Questa disponibilità influisce anche sulla poetica di numerosi scrittori italiani, entrati molto marginalmente nel canone, da Umberto Barbaro a Ugo Dèttore, da Alba de Cèspedes a Corrado Alvaro, che declinano in vario modo, nelle loro diverse modalità di scrittura, questa apertura al nuovo romanzo e che giustamente Biagi considera nella sua ricognizione.
Una figura fondamentale nel riscatto del romanzo come genere capace di rappresentare nel miglior modo le contraddizioni della modernità è Giuseppe Antonio Borgese. Traduttore di Goethe e von Chamisso, critico letterario, docente di Letteratura tedesca prima a Roma e poi a Milano, dove ricopre anche l’insegnamento di Estetica, direttore della meritoria collana di Mondadori BIBLIOTECA ROMANTICA che a partire dal 1930 pubblica 50 romanuna sorta di canone del genere letterario, Borgese è argomento del capitolo centrale del libro. Qui Biagi ne ripercorre l’impressionante e variegata opera, insistendo giustamente sul complesso rapporto fra Borgese e Croce. Da mentore e maestro, Croce diventa per Borgese il massimo rappresentante di un modo di intendere la critica che, privilegiando di un’opera solo i momenti “puri” e “alti”, non era in grado di restituirne la complessità vitale e contraddittoria.

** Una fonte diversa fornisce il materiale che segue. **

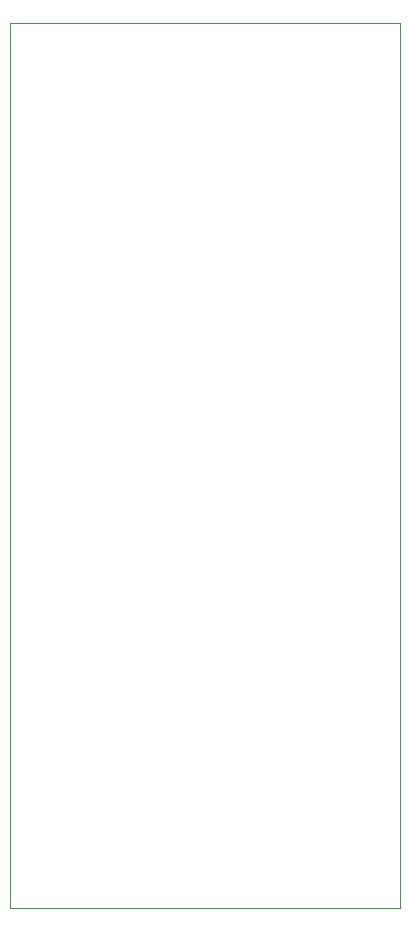
<source format=gbr>
%TF.GenerationSoftware,KiCad,Pcbnew,(6.0.4)*%
%TF.CreationDate,2022-04-23T15:23:27-04:00*%
%TF.ProjectId,smart penetrometer,736d6172-7420-4706-956e-6574726f6d65,rev?*%
%TF.SameCoordinates,Original*%
%TF.FileFunction,Profile,NP*%
%FSLAX46Y46*%
G04 Gerber Fmt 4.6, Leading zero omitted, Abs format (unit mm)*
G04 Created by KiCad (PCBNEW (6.0.4)) date 2022-04-23 15:23:27*
%MOMM*%
%LPD*%
G01*
G04 APERTURE LIST*
%TA.AperFunction,Profile*%
%ADD10C,0.050000*%
%TD*%
G04 APERTURE END LIST*
D10*
X142240000Y-74930000D02*
X142240000Y-149860000D01*
X109220000Y-149860000D02*
X109220000Y-74930000D01*
X142240000Y-149860000D02*
X109220000Y-149860000D01*
X142240000Y-74930000D02*
X109220000Y-74930000D01*
M02*

</source>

Scrive Biagi riprendendo alcuni passi da La vita e il libro (Bocca, Torino, 1913): «Borgese rifiuta un metodo che decontestualizza e assolutizza uomini e opere, che sente gli esseri viventi come “risultati” anziché come “forze meritevoli che crescono, si modificano, periscono, si eternano nel flutto della vita”: quello che cerca è una filosofia capace di rendere conto del tempo, della contingenza, delle “macerie”, ovvero di quello “stadio intermedio” che esiste “tra i concetti universali e i fenomeni individuali” e che per Croce non sembra meritare alcuna attenzione» (pp. 109-110). Si ritorna così alla contrapposizione tra un’estetica filosofica sistemica e chiusa, e le poetiche del fare di cui parlava Anceschi (allievo di Borgese) nella citazione di apertura, tra poesia pura come subitanea espressione di un sentimento e romanzo come costruzione e sintesi di materiali eterogenei, il genere che forse più di ogni altro, secondo Borgese, è in grado di rappresentare il dilemma proprio della condizione della modernità.
Prosaici e Moderni affronta un nodo centrale nella riflessione sulla letteratura del Novecento italiano, quello dell’affermarsi del romanzo come genere non secondario, è lo fa cercando di comprendere questo fenomeno ricorrendo a una pluralità di metodi e scandagliando più ambiti del sapere, dalla storia politica alla sociologia, dalla storia dell’editoria alla stilistica comparata, dalla traduttologia all’estetica. In questo modo Daria Biagi offre non solo una quantità di informazioni preziose su una questione storico letteraria, ma mostra come possano proficuamente essere svolti in modo aperto, comprensivo e sistematico gli studi sulla traduzione, troppo spesso purtroppo ridotti a indagini molto specifiche e settoriali, nonostante i proclami di interdisciplinarità o transdisciplinarità dei Translation Studies.